# [Your instructions]
Report each line of the data that includes the word "Φώτη".

[Dataset items]
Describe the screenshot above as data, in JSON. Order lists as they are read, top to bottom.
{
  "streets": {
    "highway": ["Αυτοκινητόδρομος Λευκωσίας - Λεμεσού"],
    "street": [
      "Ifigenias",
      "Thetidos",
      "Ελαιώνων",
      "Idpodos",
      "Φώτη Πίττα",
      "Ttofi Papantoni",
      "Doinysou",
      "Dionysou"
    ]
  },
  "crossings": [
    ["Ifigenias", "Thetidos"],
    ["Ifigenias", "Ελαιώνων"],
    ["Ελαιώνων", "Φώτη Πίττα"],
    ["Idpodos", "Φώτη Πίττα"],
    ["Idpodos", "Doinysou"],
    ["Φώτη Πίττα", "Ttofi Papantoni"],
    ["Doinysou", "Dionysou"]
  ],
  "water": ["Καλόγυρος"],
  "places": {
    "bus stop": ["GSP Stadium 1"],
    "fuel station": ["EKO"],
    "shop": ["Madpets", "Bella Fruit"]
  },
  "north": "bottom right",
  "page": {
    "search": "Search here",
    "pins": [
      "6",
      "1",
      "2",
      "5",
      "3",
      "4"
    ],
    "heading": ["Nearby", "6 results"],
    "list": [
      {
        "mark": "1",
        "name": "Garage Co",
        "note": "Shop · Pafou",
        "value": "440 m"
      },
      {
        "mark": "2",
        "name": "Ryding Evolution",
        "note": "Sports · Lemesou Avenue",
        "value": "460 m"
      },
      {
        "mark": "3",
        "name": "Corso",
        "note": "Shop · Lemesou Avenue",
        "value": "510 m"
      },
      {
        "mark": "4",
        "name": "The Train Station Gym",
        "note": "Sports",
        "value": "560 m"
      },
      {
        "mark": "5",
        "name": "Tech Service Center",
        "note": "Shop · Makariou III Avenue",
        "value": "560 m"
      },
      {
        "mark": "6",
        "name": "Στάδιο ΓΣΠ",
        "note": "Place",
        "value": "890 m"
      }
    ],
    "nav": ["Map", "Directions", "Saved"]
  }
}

# [Answer to this task]
      "Φώτη Πίττα",
    ["Ελαιώνων", "Φώτη Πίττα"],
    ["Idpodos", "Φώτη Πίττα"],
    ["Φώτη Πίττα", "Ttofi Papantoni"],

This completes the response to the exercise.